### Directions for this task
Please report, as a bare number, how many lines below include the string "elegan".

Records provided Block Start

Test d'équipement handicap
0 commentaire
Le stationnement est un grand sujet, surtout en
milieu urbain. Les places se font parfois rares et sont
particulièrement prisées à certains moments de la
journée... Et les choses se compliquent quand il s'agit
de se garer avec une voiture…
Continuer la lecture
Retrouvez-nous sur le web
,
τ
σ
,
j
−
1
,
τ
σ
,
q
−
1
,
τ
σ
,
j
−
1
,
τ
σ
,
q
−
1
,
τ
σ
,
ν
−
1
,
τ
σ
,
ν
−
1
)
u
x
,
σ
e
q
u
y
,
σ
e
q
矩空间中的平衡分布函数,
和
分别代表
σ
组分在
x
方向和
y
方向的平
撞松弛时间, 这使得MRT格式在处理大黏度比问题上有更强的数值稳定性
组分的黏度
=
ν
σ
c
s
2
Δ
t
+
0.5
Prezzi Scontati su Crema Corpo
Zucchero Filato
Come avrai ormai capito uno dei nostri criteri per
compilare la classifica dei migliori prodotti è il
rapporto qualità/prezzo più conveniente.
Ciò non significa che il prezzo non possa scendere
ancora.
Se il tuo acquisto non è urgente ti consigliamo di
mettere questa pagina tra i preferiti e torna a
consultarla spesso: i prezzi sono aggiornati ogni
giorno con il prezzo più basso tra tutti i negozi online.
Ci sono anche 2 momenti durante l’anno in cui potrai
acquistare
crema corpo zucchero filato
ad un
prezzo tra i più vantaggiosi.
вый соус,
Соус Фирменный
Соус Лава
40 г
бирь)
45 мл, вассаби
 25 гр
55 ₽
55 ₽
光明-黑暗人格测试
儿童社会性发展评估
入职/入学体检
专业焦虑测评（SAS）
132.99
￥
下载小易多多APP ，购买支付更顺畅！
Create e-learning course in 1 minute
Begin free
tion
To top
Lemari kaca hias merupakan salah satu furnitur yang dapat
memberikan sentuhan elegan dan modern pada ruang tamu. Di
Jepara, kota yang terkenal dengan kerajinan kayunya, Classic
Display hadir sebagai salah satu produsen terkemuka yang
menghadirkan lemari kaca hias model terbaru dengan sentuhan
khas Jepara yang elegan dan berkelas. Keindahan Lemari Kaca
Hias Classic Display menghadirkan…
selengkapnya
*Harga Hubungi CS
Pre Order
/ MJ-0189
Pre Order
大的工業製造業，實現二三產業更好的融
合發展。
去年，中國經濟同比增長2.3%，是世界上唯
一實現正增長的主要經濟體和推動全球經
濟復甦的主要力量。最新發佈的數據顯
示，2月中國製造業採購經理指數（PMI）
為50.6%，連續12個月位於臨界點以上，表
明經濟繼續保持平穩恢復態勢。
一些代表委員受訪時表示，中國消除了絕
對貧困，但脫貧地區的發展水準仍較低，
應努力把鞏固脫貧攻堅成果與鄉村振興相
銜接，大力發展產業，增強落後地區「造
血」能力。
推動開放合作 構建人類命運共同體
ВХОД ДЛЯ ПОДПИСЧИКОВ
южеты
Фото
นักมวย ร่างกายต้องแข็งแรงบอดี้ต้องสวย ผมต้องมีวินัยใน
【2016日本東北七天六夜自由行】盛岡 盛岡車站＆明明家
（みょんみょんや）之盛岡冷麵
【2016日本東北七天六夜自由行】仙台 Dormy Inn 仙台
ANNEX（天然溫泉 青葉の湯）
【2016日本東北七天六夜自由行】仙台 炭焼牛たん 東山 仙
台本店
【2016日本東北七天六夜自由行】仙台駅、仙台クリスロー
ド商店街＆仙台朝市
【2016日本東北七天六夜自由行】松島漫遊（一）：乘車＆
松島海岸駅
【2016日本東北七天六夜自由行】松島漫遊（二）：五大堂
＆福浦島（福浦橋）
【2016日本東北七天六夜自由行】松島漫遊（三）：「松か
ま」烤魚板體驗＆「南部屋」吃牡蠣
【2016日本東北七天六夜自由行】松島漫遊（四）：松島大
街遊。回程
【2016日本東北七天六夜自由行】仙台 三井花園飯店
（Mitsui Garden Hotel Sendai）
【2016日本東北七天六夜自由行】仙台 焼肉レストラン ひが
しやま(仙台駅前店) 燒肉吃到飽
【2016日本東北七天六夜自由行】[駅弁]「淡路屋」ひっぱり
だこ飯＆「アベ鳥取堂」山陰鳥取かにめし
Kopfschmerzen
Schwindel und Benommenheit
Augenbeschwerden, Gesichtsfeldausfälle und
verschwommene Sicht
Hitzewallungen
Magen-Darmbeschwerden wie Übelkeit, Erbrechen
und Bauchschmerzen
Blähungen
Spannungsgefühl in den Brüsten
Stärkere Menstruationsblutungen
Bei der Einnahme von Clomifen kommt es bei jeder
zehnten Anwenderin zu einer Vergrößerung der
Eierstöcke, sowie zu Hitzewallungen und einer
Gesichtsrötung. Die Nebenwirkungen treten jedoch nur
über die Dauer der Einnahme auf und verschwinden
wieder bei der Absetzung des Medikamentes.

Records provided Block End

### Answer for the task
2